Мирра с детства свыклась с мыслью, что ей суждено идти в няньки к более счастливым сестрам. Свыклась и уже не горевала, потому что ее особое положение — положение увечной, на которую никто не позарится, — тоже имело свои преимущества и, прежде всего — свободу.

А тетя Христя все бродила по подвалу и пересчитывала изгрызенные крысами сухари. И шептала при этом:

— Двоих нету. Двоих нету. Двоих нету. В последнее время она ходила с трудом. В подземельях было прохладно, у тети Христи отекли ноги, да и сама она без солнца, движения и свежего воздуха стала рыхлой, плохо спала и задыхалась. Она чувствовала, что здоровье ее вдруг надломилось, понимала, что с каждым днем ей будет все хуже и хуже, и втайне решила уйти. И плакала по ночам, жалея не себя, а девушку, которая вскоре должна была остаться одна. Без материнской руки и женского совета.

Она и сама была одинокой. Трое ее детей померли еще во младенчестве, муж уехал на заработки, да так и сгинул, дом отобрали за долги, и тетя Христя, спасаясь от голода, перебралась в Брест. Служила в прислугах, перебивалась кое-как, пока не пришла Красная Армия. Эта Красная Армия — веселая, щедрая и добрая — впервые в жизни дала тете Христе постоянную работу, достаток, товарищей и комнату по уплотнению.

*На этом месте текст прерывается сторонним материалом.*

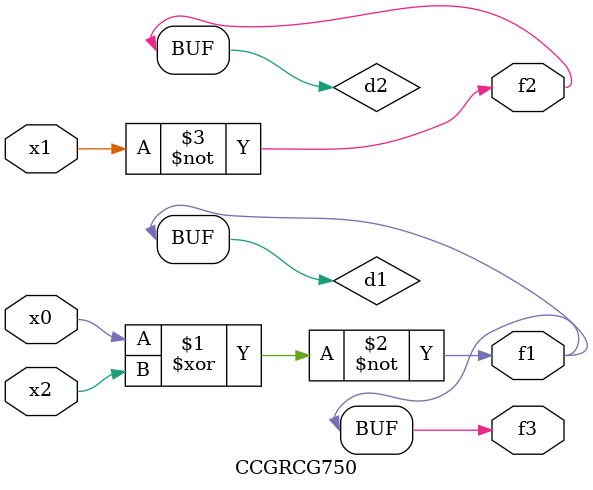
<source format=v>
module CCGRCG750(
	input x0, x1, x2,
	output f1, f2, f3
);

	wire d1, d2, d3;

	xnor (d1, x0, x2);
	nand (d2, x1);
	nor (d3, x1, x2);
	assign f1 = d1;
	assign f2 = d2;
	assign f3 = d1;
endmodule

</source>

— То — божье войско, — важно пояснила тетя Христя непривычно тихому брестскому рынку, — Молитесь, Панове.

Сама она давно не молилась не потому, что не верила, а потому, что обиделась. Обиделась на великую несправедливость, лишившую ее детей и мужа, и разом прекратила всякое общение с небесами. И даже сейчас, когда ей было очень плохо, она изо всех сил сдерживала себя, хотя ей очень хотелось помолиться и за Красную Армию, и за молоденького лейтенанта, и за девочку, которую так жестоко обидел ее собственный еврейский бог. Она была переполнена этими мыслями, внутренней борьбой и ожиданием близкого конца. И все делала по многолетней привычке к труду и порядку, не прислушиваясь более к разговорам в каземате.

— Считаете, другой немец пришел?

От постоянного холода у старшины нестерпимо ныла простреленная нога. Она распухла и горела непрестанно, но об этом Степан Матвеевич никому не говорил. Он упрямо верил в собственное здоровье, а поскольку кость у него была цела, то дырка обязана была зарасти сама собой.